● **TASK BRIEF**
Every line below is to be copied exactly, with the pictures left out.

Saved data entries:
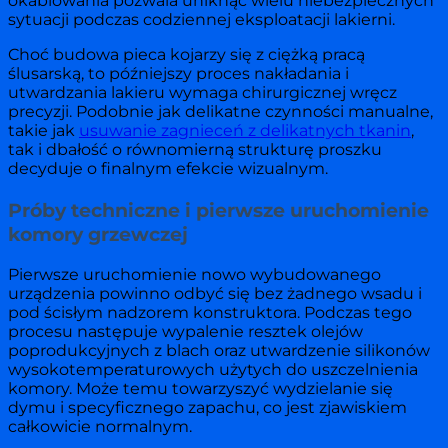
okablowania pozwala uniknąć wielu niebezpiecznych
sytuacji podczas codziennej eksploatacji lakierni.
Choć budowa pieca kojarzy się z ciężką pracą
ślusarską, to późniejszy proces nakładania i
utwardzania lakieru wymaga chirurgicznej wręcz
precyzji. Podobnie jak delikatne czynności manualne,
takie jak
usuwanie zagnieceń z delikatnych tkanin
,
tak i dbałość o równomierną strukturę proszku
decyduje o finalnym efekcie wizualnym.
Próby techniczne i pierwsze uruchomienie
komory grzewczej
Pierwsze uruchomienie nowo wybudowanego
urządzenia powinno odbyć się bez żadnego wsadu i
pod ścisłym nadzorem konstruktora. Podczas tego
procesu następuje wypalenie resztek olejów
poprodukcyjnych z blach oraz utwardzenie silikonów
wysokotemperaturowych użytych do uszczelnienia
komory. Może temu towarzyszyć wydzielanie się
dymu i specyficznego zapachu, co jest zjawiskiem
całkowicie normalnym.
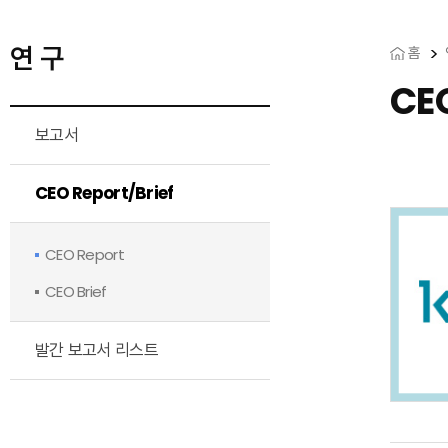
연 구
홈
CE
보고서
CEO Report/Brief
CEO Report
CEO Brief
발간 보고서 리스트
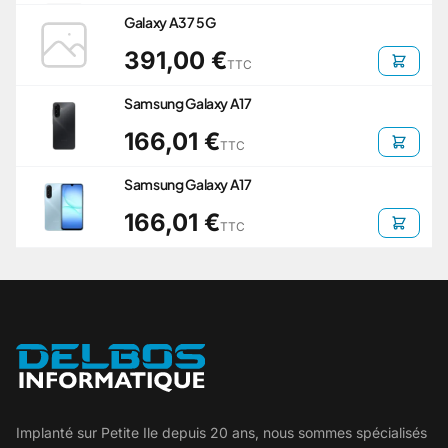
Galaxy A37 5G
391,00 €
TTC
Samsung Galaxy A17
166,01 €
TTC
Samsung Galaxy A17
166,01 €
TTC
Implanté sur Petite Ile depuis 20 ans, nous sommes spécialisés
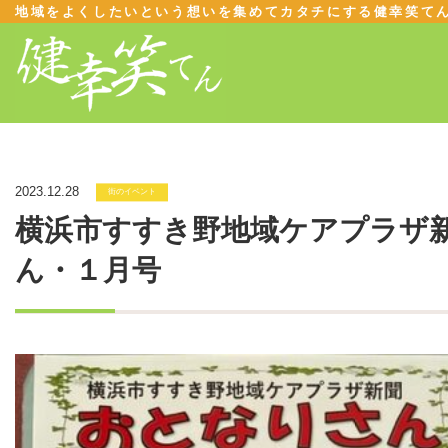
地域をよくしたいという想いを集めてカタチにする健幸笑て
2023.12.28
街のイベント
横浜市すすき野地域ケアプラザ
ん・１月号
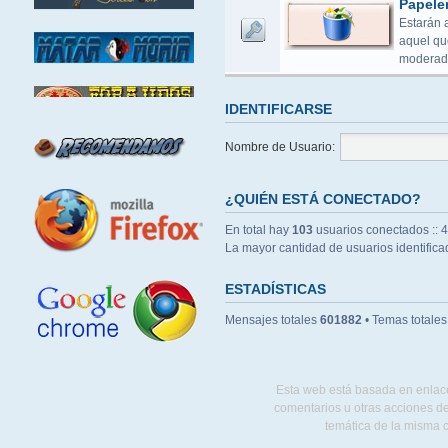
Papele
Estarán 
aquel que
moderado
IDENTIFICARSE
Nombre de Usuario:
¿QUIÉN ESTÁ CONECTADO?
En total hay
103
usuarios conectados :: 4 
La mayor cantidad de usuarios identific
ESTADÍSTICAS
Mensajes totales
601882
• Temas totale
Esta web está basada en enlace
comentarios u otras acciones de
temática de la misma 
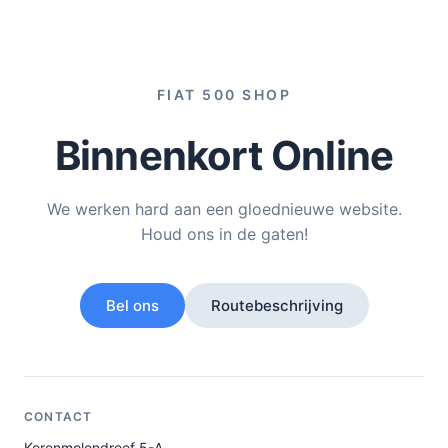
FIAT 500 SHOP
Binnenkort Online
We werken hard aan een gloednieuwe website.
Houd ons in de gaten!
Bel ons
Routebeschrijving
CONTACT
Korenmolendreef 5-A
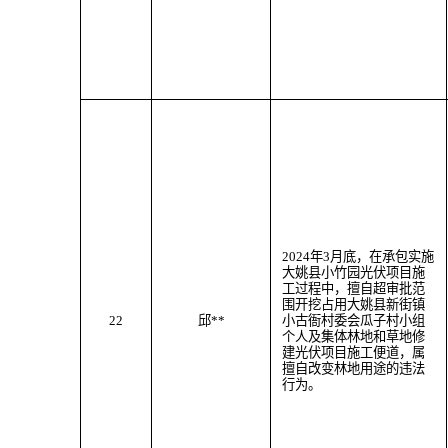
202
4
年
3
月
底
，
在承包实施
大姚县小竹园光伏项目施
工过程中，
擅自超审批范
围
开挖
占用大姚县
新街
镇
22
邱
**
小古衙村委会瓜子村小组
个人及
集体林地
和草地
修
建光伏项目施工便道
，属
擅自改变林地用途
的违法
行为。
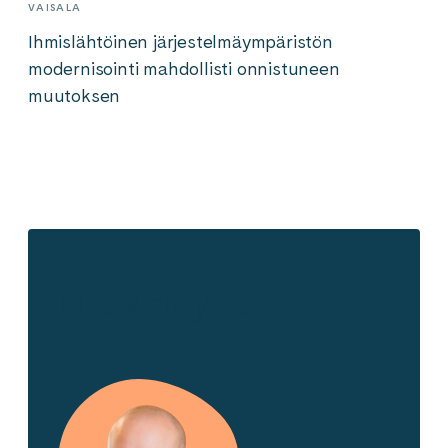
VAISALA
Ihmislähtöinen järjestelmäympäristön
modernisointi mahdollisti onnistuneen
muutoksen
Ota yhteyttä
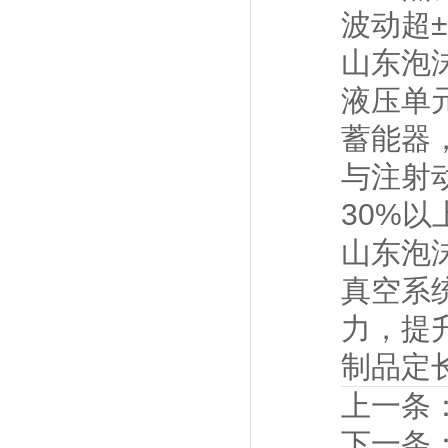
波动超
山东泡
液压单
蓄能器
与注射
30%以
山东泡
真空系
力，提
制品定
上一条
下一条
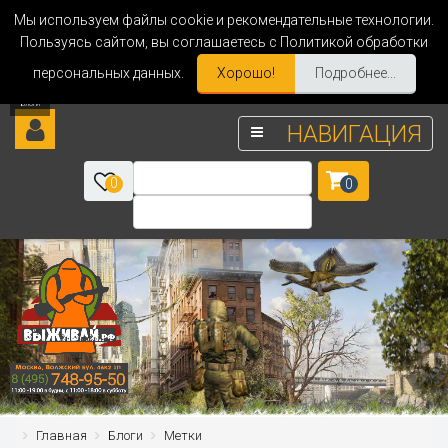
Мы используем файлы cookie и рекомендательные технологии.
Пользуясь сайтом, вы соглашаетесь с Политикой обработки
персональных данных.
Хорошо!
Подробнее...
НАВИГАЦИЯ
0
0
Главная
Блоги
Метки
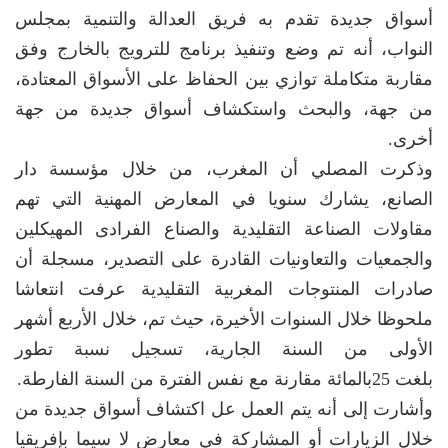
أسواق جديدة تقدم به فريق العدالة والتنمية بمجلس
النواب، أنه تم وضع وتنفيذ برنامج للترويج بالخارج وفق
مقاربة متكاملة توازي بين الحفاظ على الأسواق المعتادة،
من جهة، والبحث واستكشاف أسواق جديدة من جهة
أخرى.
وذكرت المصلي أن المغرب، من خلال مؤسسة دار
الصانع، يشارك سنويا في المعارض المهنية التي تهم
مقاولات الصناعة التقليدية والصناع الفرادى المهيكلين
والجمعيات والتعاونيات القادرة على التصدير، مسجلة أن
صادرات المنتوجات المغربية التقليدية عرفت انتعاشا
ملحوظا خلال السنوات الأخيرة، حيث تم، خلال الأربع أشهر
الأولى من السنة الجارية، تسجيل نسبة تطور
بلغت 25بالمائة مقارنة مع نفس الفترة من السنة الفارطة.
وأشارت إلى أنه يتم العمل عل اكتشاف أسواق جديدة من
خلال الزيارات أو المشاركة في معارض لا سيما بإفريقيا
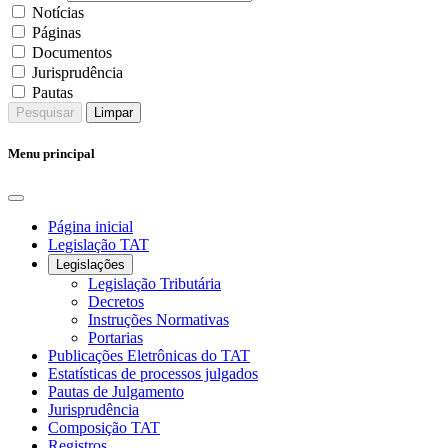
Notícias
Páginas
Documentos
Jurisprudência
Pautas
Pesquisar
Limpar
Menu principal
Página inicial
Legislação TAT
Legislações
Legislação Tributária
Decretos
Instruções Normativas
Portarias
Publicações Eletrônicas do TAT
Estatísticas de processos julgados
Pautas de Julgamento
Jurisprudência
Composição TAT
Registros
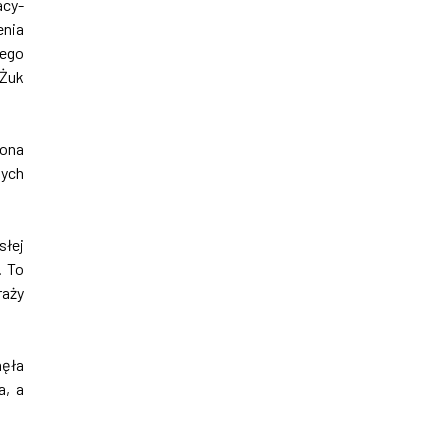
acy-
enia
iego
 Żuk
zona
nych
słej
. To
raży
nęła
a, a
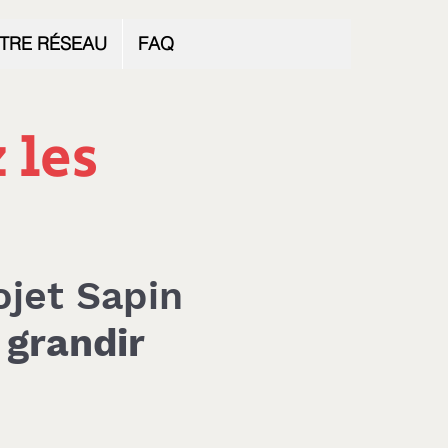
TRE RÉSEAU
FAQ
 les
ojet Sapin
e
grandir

● **ANSWER BOX**
okablowania pozwala uniknąć wielu niebezpiecznych
sytuacji podczas codziennej eksploatacji lakierni.
Choć budowa pieca kojarzy się z ciężką pracą
ślusarską, to późniejszy proces nakładania i
utwardzania lakieru wymaga chirurgicznej wręcz
precyzji. Podobnie jak delikatne czynności manualne,
takie jak
usuwanie zagnieceń z delikatnych tkanin
,
tak i dbałość o równomierną strukturę proszku
decyduje o finalnym efekcie wizualnym.
Próby techniczne i pierwsze uruchomienie
komory grzewczej
Pierwsze uruchomienie nowo wybudowanego
urządzenia powinno odbyć się bez żadnego wsadu i
pod ścisłym nadzorem konstruktora. Podczas tego
procesu następuje wypalenie resztek olejów
poprodukcyjnych z blach oraz utwardzenie silikonów
wysokotemperaturowych użytych do uszczelnienia
komory. Może temu towarzyszyć wydzielanie się
dymu i specyficznego zapachu, co jest zjawiskiem
całkowicie normalnym.
연 구
홈
CE
보고서
CEO Report/Brief
CEO Report
CEO Brief
발간 보고서 리스트
Galaxy A37 5G
391,00 €
TTC
Samsung Galaxy A17
166,01 €
TTC
Samsung Galaxy A17
166,01 €
TTC
Implanté sur Petite Ile depuis 20 ans, nous sommes spécialisés
地域をよくしたいという想いを集めてカタチにする健幸笑て
2023.12.28
街のイベント
横浜市すすき野地域ケアプラザ
ん・１月号
Papele
Estarán 
aquel que
moderado
IDENTIFICARSE
Nombre de Usuario:
¿QUIÉN ESTÁ CONECTADO?
En total hay
103
usuarios conectados :: 4 
La mayor cantidad de usuarios identific
ESTADÍSTICAS
Mensajes totales
601882
• Temas totale
Esta web está basada en enlace
comentarios u otras acciones de
temática de la misma 
FIAT 500 SHOP
Binnenkort Online
We werken hard aan een gloednieuwe website.
Houd ons in de gaten!
Bel ons
Routebeschrijving
CONTACT
Korenmolendreef 5-A
202
4
年
3
月
底
，
在承包实施
大姚县小竹园光伏项目施
工过程中，
擅自超审批范
围
开挖
占用大姚县
新街
镇
22
邱
**
小古衙村委会瓜子村小组
个人及
集体林地
和草地
修
建光伏项目施工便道
，属
擅自改变林地用途
的违法
行为。
VAISALA
Ihmislähtöinen järjestelmäympäristön
modernisointi mahdollisti onnistuneen
muutoksen
Ota yhteyttä
波动超
山东泡
液压单
蓄能器
与注射
30%以
山东泡
真空系
力，提
制品定
上一条
下一条
Мы используем файлы cookie и рекомендательные технологии.
Пользуясь сайтом, вы соглашаетесь с Политикой обработки
персональных данных.
Хорошо!
Подробнее...
НАВИГАЦИЯ
0
0
Главная
Блоги
Метки
أسواق جديدة تقدم به فريق العدالة والتنمية بمجلس
النواب، أنه تم وضع وتنفيذ برنامج للترويج بالخارج وفق
مقاربة متكاملة توازي بين الحفاظ على الأسواق المعتادة،
من جهة، والبحث واستكشاف أسواق جديدة من جهة
أخرى.
وذكرت المصلي أن المغرب، من خلال مؤسسة دار
الصانع، يشارك سنويا في المعارض المهنية التي تهم
مقاولات الصناعة التقليدية والصناع الفرادى المهيكلين
والجمعيات والتعاونيات القادرة على التصدير، مسجلة أن
صادرات المنتوجات المغربية التقليدية عرفت انتعاشا
ملحوظا خلال السنوات الأخيرة، حيث تم، خلال الأربع أشهر
الأولى من السنة الجارية، تسجيل نسبة تطور
بلغت 25بالمائة مقارنة مع نفس الفترة من السنة الفارطة.
وأشارت إلى أنه يتم العمل عل اكتشاف أسواق جديدة من
خلال الزيارات أو المشاركة في معارض لا سيما بإفريقيا
Notícias
Páginas
Documentos
Jurisprudência
Pautas
Pesquisar
Limpar
Menu principal
Página inicial
Legislação TAT
Legislações
Legislação Tributária
Decretos
Instruções Normativas
Portarias
Publicações Eletrônicas do TAT
Estatísticas de processos julgados
Pautas de Julgamento
Jurisprudência
Composição TAT
Registros
acy-
enia
iego
 Żuk
zona
nych
słej
. To
raży
nęła
a, a
TRE RÉSEAU
FAQ
 les
ojet Sapin
e
grandir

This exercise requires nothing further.